Ten aanzien van de kanttekening die de IG plaatst bij de uitvoering van het beleid en de opmerking dat een zichtbare expliciete afweging op basis van persoonlijke omstandigheden in de onderzochte dossiers ontbreekt, merk ik het volgende op. Blijkens het rapport heeft Amsterdam wel gewerkt met intakeformulieren waarbij rekening wordt gehouden met de persoonlijke omstandigheden en mogelijkheden van de cliënt, maar geven de formulieren uit de steekproef geen inzicht in de afweging van de gemeente om de cliënt op het betreffende voorbereidingstraject te plaatsen. Ik acht het een aandachtspunt voor Amsterdam om deze afweging wel expliciet op te nemen in de dossiers om elke schijn van het ontbreken van een individuele afweging te vermijden. Met de IG ben ik van mening dat de constatering dat de gemeente haar afwegingen niet inzichtelijk heeft vastgelegd niet zwaar weegt in de beoordeling van de rechtmatigheid van deze wetsuitvoering. Uit het rapport van de IG kan immers worden opgemaakt dat de gemeente wel rekening heeft gehouden met de persoonlijke omstandigheden, blijkend uit zowel het intakeformulier als de door de cliënten ondertekende stage-overeenkomst.

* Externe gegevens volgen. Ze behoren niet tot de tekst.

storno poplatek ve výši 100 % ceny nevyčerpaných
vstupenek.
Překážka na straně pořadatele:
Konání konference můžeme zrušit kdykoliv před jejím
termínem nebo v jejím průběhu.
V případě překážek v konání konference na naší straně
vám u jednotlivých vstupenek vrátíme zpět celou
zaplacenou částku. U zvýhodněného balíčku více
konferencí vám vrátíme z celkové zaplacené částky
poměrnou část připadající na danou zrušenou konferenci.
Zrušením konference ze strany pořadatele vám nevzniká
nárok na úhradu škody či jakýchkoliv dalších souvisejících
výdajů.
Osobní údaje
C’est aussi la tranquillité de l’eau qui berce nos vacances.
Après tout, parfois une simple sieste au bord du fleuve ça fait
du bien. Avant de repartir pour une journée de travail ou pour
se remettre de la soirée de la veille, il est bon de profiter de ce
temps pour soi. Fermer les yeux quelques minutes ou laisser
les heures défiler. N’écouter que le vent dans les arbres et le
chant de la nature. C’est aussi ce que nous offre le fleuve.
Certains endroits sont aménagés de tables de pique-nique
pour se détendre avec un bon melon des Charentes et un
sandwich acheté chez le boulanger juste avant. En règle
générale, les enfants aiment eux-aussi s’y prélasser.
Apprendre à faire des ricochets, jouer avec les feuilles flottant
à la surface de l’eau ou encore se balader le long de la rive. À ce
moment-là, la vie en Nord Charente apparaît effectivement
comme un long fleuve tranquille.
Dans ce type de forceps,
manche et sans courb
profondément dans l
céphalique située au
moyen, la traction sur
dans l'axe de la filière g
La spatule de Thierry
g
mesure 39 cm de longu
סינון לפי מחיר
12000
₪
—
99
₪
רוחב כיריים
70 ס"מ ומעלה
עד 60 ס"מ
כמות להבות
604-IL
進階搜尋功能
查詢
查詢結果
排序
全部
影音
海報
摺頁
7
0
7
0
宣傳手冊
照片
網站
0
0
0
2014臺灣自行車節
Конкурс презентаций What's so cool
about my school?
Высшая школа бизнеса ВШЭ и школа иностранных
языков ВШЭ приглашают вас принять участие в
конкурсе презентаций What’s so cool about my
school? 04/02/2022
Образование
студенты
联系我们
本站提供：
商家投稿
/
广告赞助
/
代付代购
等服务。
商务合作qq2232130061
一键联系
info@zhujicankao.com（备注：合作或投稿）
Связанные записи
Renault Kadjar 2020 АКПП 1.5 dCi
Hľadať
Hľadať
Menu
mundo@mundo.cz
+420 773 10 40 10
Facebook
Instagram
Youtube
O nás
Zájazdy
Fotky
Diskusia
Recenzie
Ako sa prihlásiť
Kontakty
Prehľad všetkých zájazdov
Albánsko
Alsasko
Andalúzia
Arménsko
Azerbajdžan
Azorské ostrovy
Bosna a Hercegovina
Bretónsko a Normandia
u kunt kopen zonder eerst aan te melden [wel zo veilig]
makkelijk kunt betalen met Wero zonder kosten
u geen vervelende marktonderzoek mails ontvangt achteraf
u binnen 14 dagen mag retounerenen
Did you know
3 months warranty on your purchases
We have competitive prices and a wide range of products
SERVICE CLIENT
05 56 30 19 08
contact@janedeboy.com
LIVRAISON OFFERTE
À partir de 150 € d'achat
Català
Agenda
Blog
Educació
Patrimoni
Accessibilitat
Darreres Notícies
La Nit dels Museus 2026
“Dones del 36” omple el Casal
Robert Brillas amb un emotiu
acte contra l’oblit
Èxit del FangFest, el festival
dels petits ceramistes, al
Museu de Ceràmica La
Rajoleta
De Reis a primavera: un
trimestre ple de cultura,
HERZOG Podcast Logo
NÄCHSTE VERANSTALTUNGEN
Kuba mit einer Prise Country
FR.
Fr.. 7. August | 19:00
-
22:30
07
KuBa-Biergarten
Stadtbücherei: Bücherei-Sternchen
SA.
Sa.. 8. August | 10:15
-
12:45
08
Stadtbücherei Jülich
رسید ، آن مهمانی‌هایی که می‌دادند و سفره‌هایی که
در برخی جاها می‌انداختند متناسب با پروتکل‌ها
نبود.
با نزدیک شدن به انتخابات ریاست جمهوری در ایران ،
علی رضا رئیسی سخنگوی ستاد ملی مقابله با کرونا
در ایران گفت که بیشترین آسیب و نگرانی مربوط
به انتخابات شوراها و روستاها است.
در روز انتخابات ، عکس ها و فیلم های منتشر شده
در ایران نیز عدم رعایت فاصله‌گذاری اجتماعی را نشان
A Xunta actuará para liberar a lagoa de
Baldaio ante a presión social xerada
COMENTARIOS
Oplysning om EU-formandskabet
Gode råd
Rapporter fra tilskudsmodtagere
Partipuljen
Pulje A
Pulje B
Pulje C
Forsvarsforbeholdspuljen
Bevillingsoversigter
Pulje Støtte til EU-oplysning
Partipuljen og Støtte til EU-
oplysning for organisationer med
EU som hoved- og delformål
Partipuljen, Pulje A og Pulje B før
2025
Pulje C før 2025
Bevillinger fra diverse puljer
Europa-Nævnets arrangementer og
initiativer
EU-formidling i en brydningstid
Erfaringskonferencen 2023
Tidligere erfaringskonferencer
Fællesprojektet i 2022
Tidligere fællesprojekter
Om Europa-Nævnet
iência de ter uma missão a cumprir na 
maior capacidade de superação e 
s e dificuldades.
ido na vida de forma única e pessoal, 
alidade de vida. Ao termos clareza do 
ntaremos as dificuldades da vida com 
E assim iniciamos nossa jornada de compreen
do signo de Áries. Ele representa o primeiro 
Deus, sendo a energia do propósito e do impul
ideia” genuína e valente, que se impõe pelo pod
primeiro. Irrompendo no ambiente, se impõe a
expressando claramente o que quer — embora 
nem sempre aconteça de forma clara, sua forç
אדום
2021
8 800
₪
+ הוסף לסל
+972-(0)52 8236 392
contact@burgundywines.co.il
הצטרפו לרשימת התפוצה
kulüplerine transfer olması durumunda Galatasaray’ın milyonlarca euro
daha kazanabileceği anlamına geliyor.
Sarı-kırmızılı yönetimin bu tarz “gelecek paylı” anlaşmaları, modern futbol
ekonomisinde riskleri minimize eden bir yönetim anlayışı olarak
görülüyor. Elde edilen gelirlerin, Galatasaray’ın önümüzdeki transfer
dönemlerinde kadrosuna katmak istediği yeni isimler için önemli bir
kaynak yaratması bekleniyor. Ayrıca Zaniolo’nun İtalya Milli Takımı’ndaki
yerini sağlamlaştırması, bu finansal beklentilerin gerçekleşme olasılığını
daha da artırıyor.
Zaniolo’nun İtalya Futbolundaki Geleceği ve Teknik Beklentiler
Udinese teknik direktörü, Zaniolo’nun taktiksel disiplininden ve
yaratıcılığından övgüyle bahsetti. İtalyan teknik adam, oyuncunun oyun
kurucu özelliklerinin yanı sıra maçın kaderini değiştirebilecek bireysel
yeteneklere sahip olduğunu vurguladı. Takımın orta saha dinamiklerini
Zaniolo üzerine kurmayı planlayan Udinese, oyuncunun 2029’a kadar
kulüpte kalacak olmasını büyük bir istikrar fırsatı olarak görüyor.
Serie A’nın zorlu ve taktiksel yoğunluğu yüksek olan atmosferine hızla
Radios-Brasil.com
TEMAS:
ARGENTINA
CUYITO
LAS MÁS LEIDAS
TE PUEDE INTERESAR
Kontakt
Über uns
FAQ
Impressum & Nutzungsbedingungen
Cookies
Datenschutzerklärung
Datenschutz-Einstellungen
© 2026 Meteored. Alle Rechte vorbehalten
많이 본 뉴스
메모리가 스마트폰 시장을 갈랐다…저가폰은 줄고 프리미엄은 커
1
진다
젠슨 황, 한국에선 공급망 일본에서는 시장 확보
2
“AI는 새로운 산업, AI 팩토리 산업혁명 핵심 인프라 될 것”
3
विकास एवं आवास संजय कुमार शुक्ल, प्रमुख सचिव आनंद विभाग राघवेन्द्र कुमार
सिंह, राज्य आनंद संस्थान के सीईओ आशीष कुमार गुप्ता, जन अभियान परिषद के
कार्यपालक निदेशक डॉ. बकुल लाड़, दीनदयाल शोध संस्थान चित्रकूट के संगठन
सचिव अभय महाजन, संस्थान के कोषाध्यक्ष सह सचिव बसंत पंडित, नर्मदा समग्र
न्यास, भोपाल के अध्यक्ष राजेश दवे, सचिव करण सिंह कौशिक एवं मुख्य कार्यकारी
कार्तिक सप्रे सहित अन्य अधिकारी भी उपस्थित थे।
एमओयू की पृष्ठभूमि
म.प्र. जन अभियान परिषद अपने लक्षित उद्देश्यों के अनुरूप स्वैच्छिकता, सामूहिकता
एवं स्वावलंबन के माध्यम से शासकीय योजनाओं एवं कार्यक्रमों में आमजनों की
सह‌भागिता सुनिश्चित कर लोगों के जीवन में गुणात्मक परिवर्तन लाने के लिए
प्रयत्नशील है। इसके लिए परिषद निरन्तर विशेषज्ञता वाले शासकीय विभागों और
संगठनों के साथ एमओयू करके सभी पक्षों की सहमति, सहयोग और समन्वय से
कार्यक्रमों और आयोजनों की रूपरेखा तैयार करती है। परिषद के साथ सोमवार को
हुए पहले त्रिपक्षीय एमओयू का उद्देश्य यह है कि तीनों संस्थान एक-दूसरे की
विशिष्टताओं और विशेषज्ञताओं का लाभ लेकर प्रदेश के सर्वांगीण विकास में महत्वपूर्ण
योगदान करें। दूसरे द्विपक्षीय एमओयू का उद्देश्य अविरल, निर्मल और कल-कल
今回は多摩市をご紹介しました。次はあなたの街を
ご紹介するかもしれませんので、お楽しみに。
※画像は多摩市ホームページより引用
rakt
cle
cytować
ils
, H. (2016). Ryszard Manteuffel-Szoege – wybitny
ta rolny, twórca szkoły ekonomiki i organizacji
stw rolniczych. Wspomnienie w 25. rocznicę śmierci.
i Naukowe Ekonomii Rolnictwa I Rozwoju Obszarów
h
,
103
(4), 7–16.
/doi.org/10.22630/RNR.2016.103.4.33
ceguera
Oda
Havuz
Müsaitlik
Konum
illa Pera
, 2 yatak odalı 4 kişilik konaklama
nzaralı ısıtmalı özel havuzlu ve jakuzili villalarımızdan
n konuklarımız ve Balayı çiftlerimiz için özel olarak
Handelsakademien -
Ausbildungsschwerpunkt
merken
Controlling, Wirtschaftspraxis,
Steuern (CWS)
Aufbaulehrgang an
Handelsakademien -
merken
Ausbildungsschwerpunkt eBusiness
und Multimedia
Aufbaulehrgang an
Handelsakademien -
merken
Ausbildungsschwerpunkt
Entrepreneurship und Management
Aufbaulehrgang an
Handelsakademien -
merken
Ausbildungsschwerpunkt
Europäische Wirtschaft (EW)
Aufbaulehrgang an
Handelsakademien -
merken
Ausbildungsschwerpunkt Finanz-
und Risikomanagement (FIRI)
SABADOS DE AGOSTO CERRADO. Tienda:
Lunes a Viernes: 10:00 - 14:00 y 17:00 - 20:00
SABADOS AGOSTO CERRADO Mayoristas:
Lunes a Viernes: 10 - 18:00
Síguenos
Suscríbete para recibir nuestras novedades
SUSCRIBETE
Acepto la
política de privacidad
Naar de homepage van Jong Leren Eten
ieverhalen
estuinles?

Overigens is de ontwikkeling ten aanzien van artikel 117 Abw relevant. Uit deze bepaling vloeit voort dat de beslissing met betrekking tot een voorbereidingstraject, en de daaraan ten grondslag liggende overwegingen, juist, volledig en tijdig in de gemeentelijke administratie moet worden vastgelegd. De WWB bevat een dergelijke bepaling niet. Daarom is besloten dat tekortkomingen ten aanzien van de gemeentelijke administratie in 2003 niet zullen leiden tot financiële maatregelen en dat gemeenten zich over 2003 ook niet behoeven te verantwoorden over de toepassing van dat artikel. Bij brief van 28 november 2003 heb ik uw Kamer hierover geïnformeerd (kamerstukken II, 2003–2004, 28 870, nr. 96).

Een en ander laat onverlet dat het ook onder de WWB noodzakelijk is dat elk besluit waarbij een cliënt een voorziening krijgt toegewezen – waaronder trajecten waarbij gewerkt wordt met behoud van uitkering – steunt op een goede motivering. In de verzamelbrief van december 2003 heb ik gemeenten erop gewezen dat het op grond van de Algemene wet bestuursrecht (Awb) vereist is dat het aanbieden van werkzaamheden onder de noemer «werken met behoud van uitkering» wordt vervat in een individuele beschikking. Uit de Awb volgt tevens dat een dergelijk besluit zorgvuldig dient te worden voorbereid, dat afweging van de betrokken belangen dient plaats te vinden en dat het besluit dient te berusten op een deugdelijke motivering.

Daarnaast heb ik aan gemeenten in deze verzamelbrief nogmaals toegelicht wat verder de voorwaarden zijn voor de inzet van de voorziening werken met behoud van uitkering onder de Wet Werk en Bijstand (WWB). Deze voorwaarden zijn ontleend aan de randvoorwaarden zoals die staan geformuleerd in de WWB en tevens in (de jurisprudentie op basis van) het arbeidsrecht. Samengevat is aandacht gevraagd voor de volgende randvoorwaarden.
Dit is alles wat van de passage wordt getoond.